Work to complete → Reproduce every line of text in the data below word for word, leaving out the pictures.

(Given data begins)

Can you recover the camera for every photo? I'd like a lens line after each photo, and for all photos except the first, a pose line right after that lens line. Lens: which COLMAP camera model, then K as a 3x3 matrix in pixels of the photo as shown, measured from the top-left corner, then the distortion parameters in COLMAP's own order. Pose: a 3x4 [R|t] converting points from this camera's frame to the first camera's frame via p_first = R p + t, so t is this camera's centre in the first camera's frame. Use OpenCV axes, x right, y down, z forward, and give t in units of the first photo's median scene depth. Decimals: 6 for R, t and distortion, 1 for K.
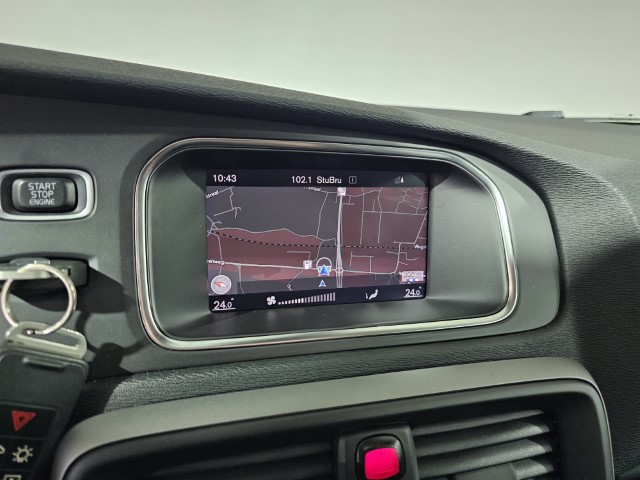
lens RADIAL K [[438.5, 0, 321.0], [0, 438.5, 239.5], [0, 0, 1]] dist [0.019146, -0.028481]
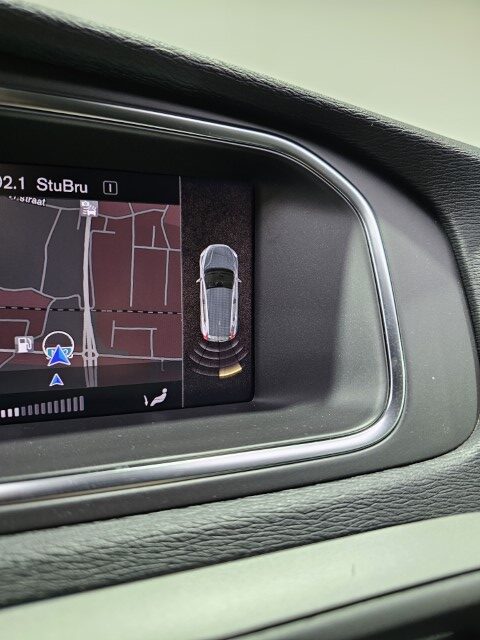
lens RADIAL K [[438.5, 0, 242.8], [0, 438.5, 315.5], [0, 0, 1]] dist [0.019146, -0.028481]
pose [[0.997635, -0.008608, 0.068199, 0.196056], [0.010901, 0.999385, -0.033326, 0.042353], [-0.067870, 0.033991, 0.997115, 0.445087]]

(Given data ends)

Your response →
Can you recover the camera for every photo? I'd like a lens line after each photo, and for all photos except the first, a pose line right after that lens line. Lens: which COLMAP camera model, then K as a 3x3 matrix in pixels of the photo as shown, measured from the top-left corner, then the distortion parameters in COLMAP's own order. Pose: a 3x4 [R|t] converting points from this camera's frame to the first camera's frame via p_first = R p + t, so t is this camera's centre in the first camera's frame. Use OpenCV axes, x right, y down, z forward, and give t in units of the first photo's median scene depth. Decimals: 6 for R, t and distortion, 1 for K.
lens RADIAL K [[438.5, 0, 321.0], [0, 438.5, 239.5], [0, 0, 1]] dist [0.019146, -0.028481]
lens RADIAL K [[438.5, 0, 242.8], [0, 438.5, 315.5], [0, 0, 1]] dist [0.019146, -0.028481]
pose [[0.997635, -0.008608, 0.068199, 0.196056], [0.010901, 0.999385, -0.033326, 0.042353], [-0.067870, 0.033991, 0.997115, 0.445087]]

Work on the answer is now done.